- **Work to be completed**: Convert all the data below into a single numbered list with one line per entry, skipping any blank lines. Leave the pictures out.

* Begin *

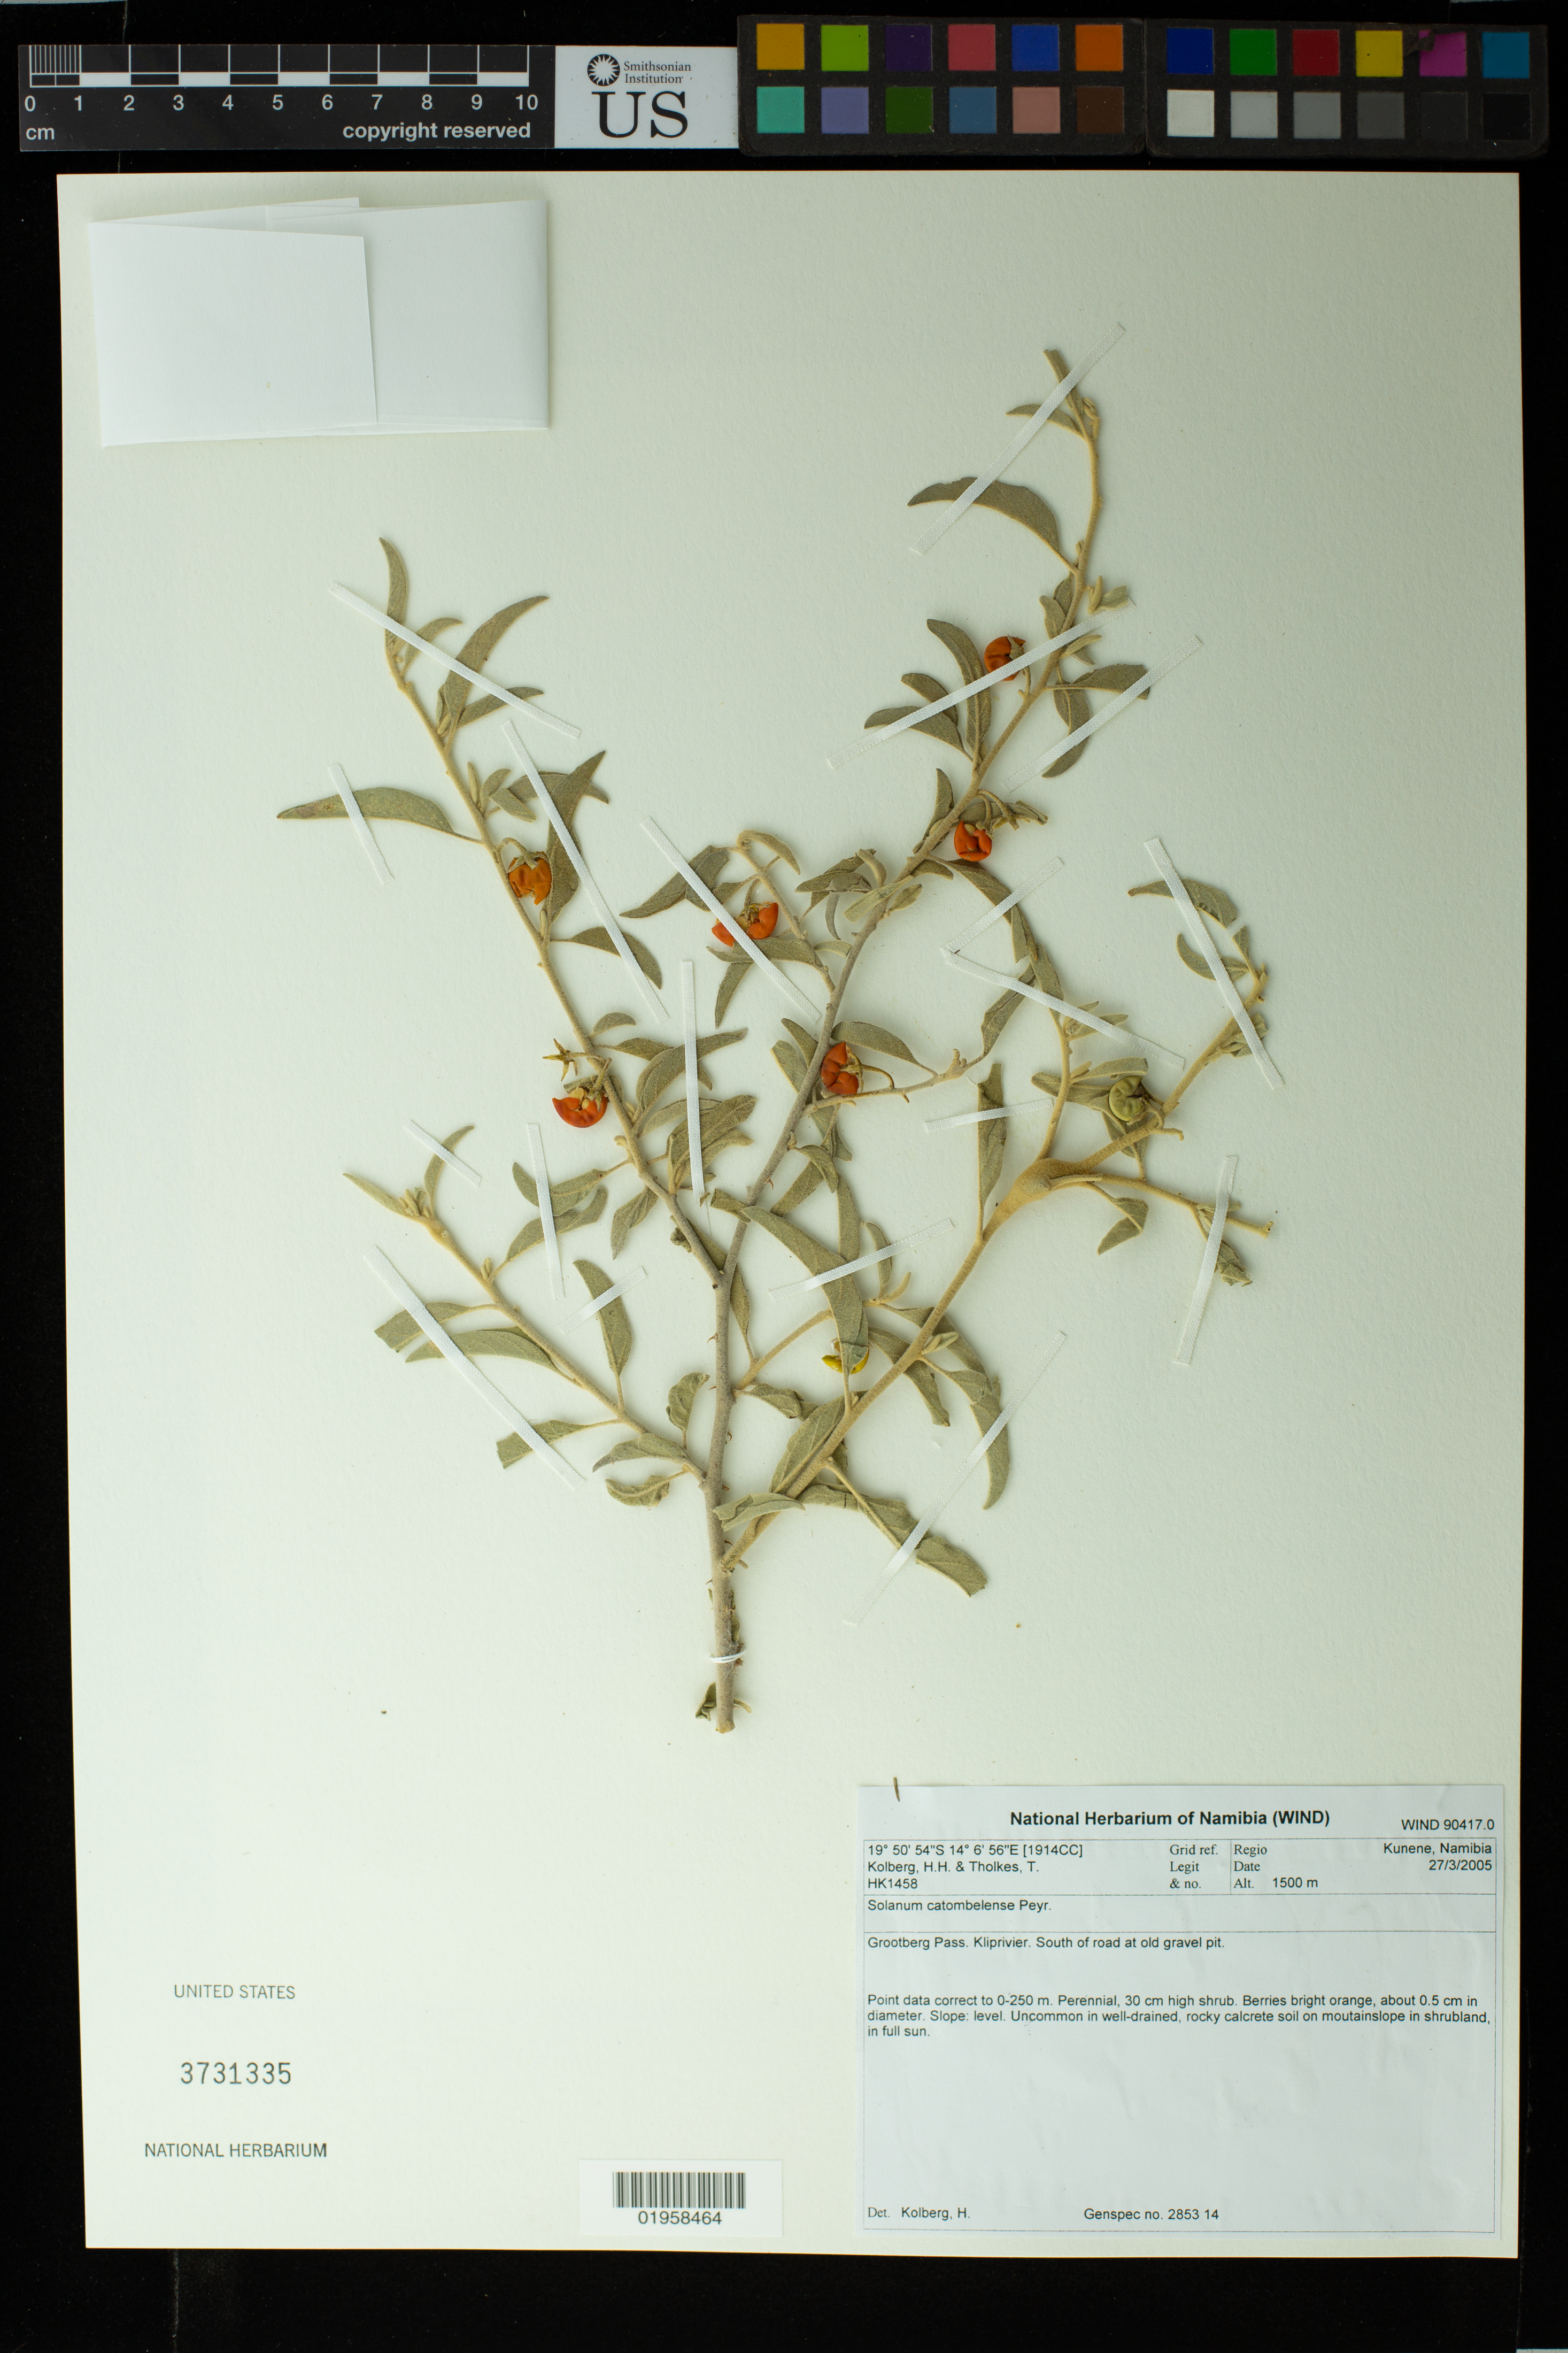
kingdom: Plantae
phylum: Tracheophyta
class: Magnoliopsida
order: Solanales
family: Solanaceae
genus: Solanum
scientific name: Solanum catombelense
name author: Peyr.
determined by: Kolberg, H. H.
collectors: H. H. Kolberg & T. Tholkes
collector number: HK1458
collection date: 2005-03-27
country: Namibia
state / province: Kunene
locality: Grootberg Pass. Kliprivier. S of road at old gravel pit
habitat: Uncommon in well-drained rocky calcrete soil on mountain slope in shrubland, in full sun. Slope: level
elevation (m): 1500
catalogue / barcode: US 3731335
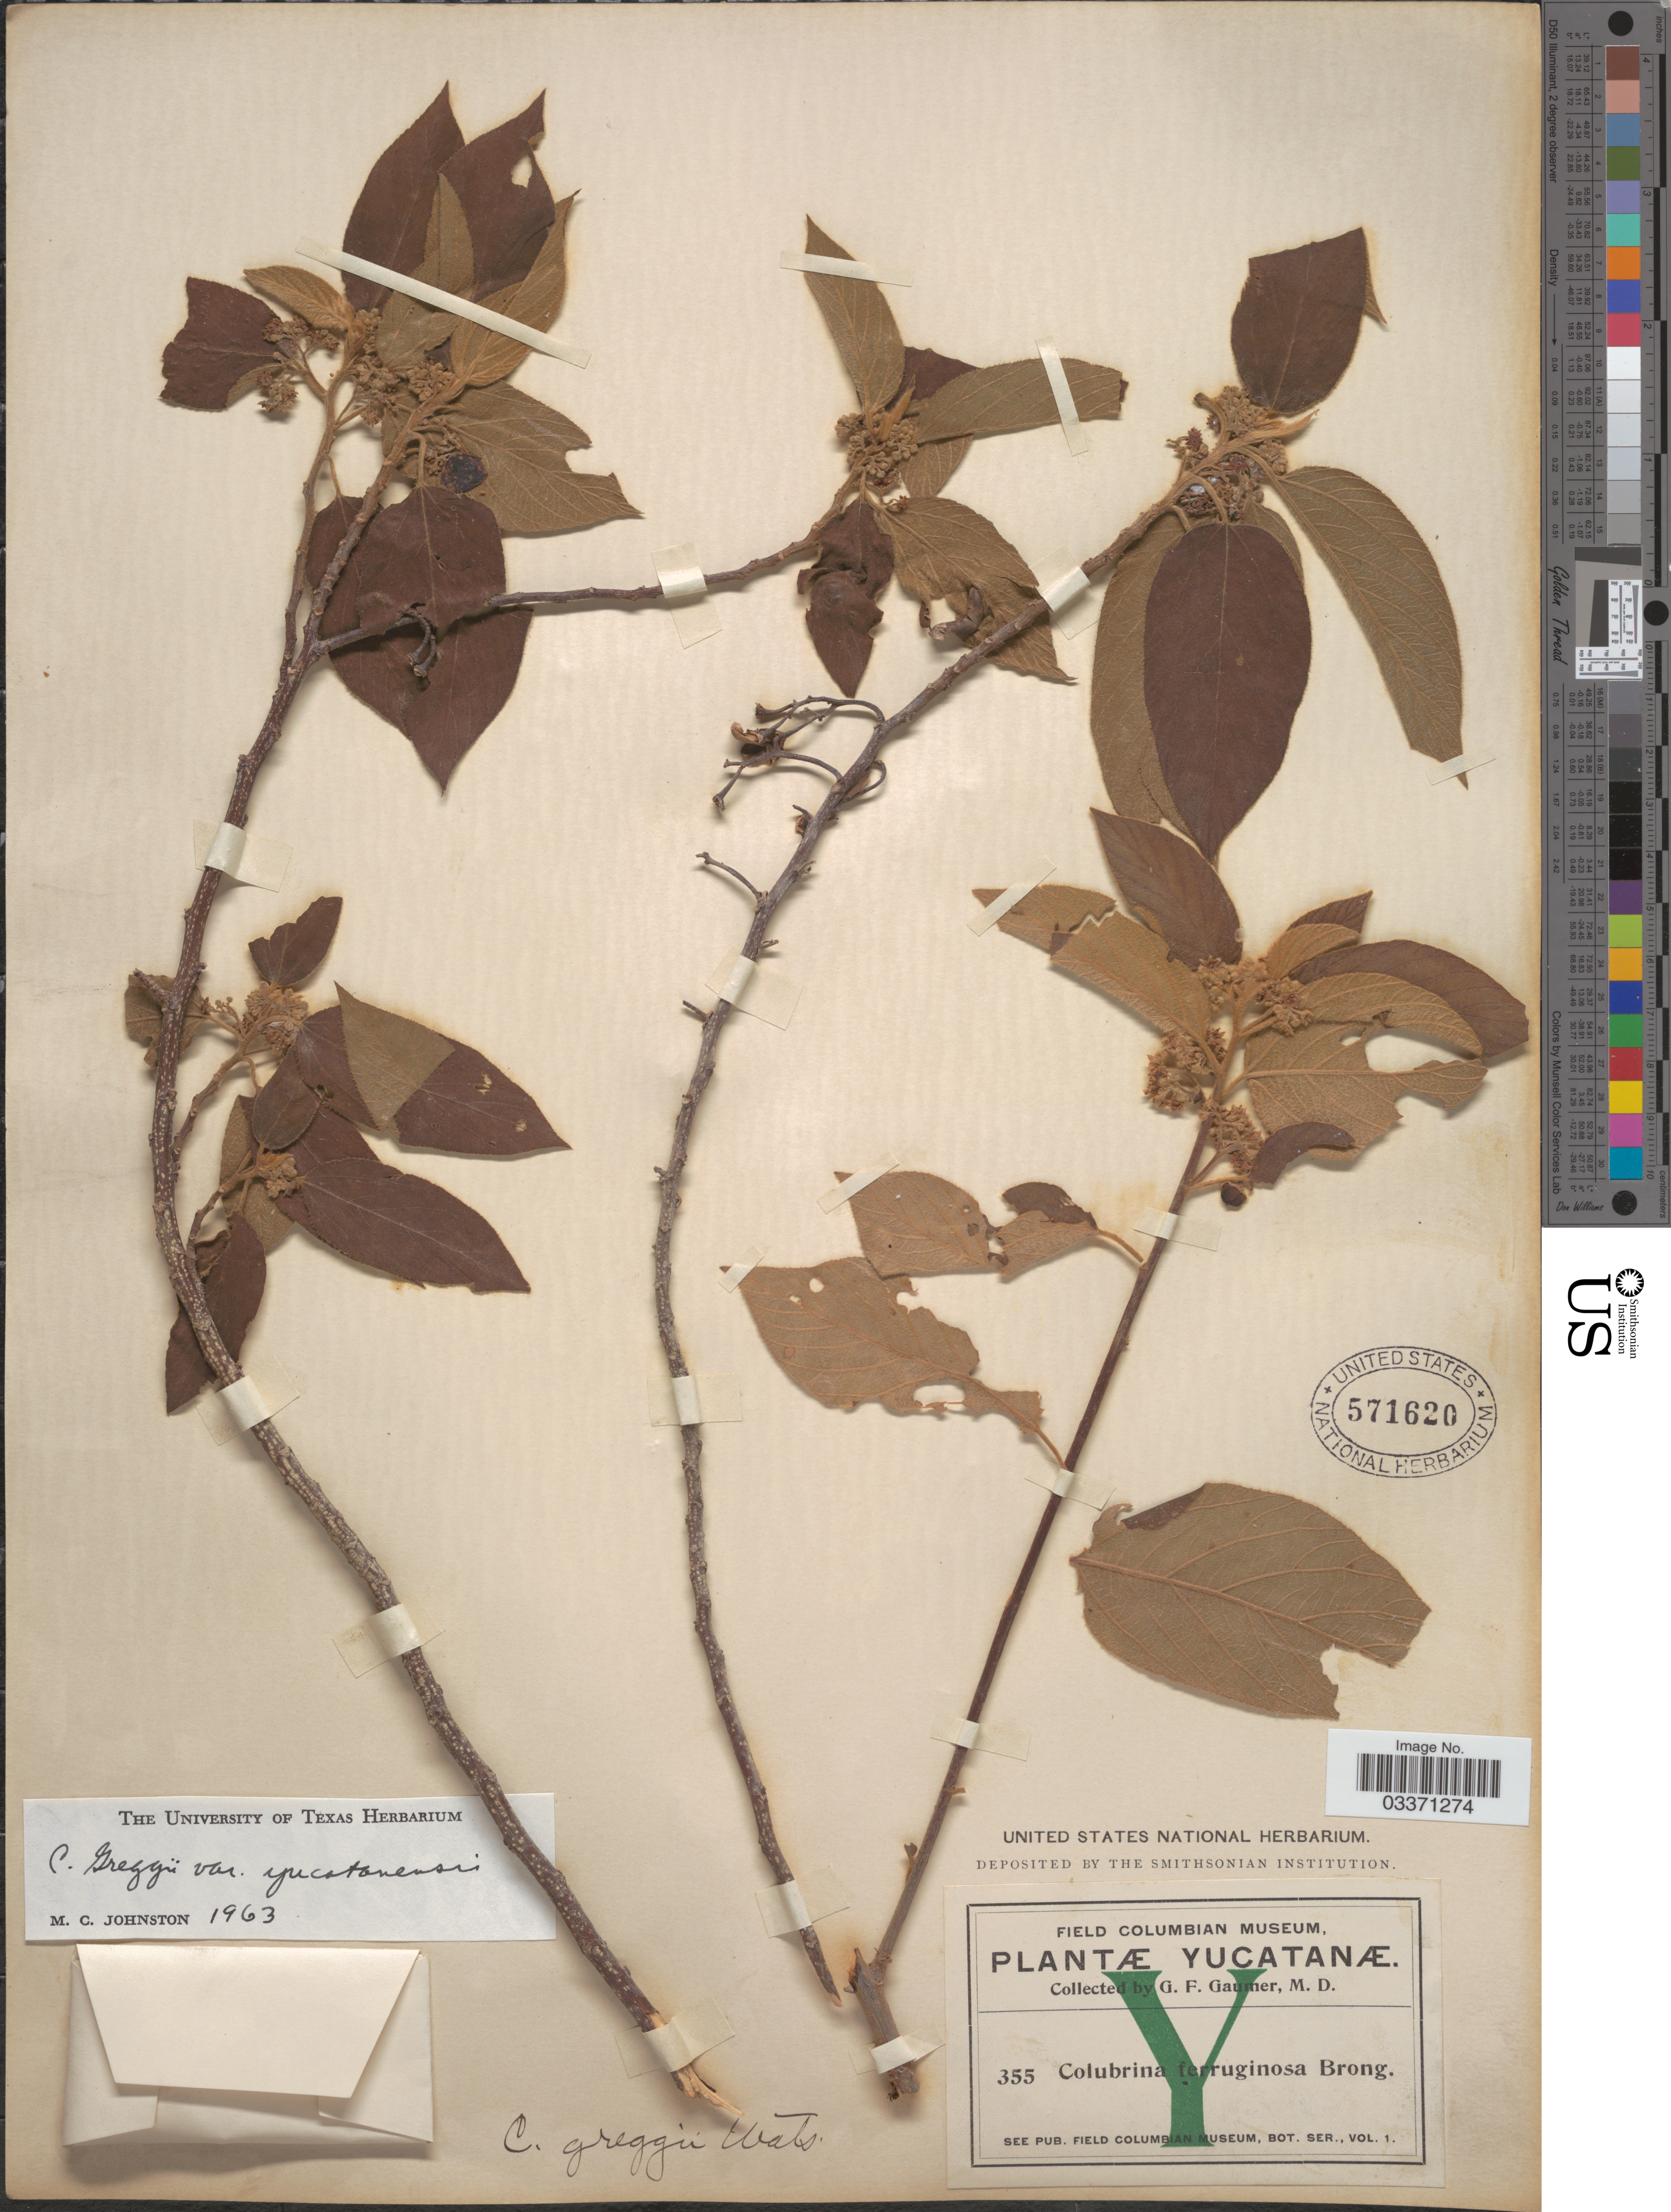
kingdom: Plantae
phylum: Tracheophyta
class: Magnoliopsida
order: Rosales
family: Rhamnaceae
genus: Colubrina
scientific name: Colubrina greggii var. yucatanensis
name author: M.C. Johnst.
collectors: G. F. Gaumer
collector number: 355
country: Mexico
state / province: Yucatán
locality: Yucatanæ.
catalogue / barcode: US 571620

* End *

- **Solution to this problem**:
1. kingdom: Plantae
2. phylum: Tracheophyta
3. class: Magnoliopsida
4. order: Solanales
5. family: Solanaceae
6. genus: Solanum
7. scientific name: Solanum catombelense
8. name author: Peyr.
9. determined by: Kolberg, H. H.
10. collectors: H. H. Kolberg & T. Tholkes
11. collector number: HK1458
12. collection date: 2005-03-27
13. country: Namibia
14. state / province: Kunene
15. locality: Grootberg Pass. Kliprivier. S of road at old gravel pit
16. habitat: Uncommon in well-drained rocky calcrete soil on mountain slope in shrubland, in full sun. Slope: level
17. elevation (m): 1500
18. catalogue / barcode: US 3731335
19. kingdom: Plantae
20. phylum: Tracheophyta
21. class: Magnoliopsida
22. order: Rosales
23. family: Rhamnaceae
24. genus: Colubrina
25. scientific name: Colubrina greggii var. yucatanensis
26. name author: M.C. Johnst.
27. collectors: G. F. Gaumer
28. collector number: 355
29. country: Mexico
30. state / province: Yucatán
31. locality: Yucatanæ.
32. catalogue / barcode: US 571620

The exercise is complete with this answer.